They both signed up for cards at Collins Elementary's Family Literacy Center.
"We have a collection at home, but the library has a lot more books for us to read," Lewis said. "If my kids keep reading, I know they'll be more perceptive. I know I can get better, too."
Lewis and other parents were present for the first class offered at the center Thursday evening. The program seeks to advance the reading of children by getting their parents involved, said its founder, Dr. Paulette Harris, who serves as director of Augusta State University's Literacy Center. ASU and The 21st Century after-school program will sponsor the literacy, parenting and computer classes offered at Collins on Monday through Friday.
"One in four parents are in need of the resources we offer," Harris said. "It changes the whole family context for learning. It's a ripple effect."
About 100 people have signed up for the weekly classes, Harris said. There are also plans to open a literacy center at other local high schools and middle schools. Similar programs at East Augusta and Tubman middle schools were successful in increasing the reading levels of students and parents, Harris said.
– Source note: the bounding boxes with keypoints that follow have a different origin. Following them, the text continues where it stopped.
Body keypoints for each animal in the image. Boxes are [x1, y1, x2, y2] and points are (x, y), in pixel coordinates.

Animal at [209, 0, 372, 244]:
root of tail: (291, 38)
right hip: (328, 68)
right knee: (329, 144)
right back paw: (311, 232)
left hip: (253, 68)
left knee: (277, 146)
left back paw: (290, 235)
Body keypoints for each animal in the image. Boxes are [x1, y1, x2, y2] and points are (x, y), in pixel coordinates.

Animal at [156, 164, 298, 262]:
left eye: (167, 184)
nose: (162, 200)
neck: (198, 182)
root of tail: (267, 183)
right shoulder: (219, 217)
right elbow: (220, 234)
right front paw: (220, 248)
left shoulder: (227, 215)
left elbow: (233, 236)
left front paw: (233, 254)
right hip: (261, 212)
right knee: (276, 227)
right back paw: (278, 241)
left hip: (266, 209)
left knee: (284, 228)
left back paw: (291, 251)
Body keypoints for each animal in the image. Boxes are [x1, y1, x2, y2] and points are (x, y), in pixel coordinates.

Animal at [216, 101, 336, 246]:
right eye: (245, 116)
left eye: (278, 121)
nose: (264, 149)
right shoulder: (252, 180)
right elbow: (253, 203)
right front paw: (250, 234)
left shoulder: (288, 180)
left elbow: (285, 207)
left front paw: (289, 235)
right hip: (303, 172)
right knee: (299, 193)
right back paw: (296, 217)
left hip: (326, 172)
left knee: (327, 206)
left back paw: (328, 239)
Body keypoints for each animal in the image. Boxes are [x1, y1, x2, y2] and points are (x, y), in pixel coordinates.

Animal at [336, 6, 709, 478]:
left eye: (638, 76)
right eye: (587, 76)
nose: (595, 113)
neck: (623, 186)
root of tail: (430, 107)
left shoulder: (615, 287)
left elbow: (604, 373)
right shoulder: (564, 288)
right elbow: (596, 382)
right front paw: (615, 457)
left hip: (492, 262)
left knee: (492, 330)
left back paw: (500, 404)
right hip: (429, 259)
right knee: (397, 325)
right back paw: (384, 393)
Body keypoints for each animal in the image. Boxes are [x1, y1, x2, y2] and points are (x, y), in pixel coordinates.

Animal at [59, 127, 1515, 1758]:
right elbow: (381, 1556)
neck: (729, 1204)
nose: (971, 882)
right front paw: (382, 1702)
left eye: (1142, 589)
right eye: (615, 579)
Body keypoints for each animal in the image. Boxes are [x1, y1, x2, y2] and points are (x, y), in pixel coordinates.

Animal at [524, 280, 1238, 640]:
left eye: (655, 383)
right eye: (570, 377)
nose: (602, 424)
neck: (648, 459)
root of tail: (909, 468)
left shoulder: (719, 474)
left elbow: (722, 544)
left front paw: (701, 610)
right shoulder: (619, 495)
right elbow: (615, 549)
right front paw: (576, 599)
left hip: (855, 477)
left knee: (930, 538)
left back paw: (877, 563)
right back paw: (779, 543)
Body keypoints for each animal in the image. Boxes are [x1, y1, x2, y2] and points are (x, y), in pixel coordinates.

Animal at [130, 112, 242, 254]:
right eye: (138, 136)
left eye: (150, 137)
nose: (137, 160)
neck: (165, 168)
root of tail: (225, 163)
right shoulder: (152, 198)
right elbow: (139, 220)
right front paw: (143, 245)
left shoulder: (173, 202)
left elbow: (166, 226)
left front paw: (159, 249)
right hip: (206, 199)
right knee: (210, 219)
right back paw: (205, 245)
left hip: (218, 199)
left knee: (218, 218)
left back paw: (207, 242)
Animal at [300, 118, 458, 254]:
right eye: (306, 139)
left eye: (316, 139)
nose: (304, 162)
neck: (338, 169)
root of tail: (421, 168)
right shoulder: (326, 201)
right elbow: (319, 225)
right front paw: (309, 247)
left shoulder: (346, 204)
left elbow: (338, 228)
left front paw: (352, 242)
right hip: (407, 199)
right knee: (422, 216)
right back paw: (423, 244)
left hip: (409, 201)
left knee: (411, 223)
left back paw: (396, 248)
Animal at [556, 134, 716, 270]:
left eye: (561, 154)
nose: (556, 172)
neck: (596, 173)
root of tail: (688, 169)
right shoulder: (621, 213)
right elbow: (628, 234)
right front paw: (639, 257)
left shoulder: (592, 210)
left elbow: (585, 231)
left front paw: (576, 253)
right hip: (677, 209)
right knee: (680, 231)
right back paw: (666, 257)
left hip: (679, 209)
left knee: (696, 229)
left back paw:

ASU's Literacy Center now serves more than 1,000 adults and children each month. Harris said she hopes growing the literacy programs at Richmond County schools can expand the number of students who are performing at or above their grade level.
Jermika Collins said she realizes that improving her reading can encourage her son, a third-grader at Wheeless Road Elementary, to read more.
"I know I can improve and that's going (to) help him," she said.
Lewis said his hope is to read more and become more computer literate through the classes.
"Anything that can make me better is better for my family," he said. "Education is the key to life."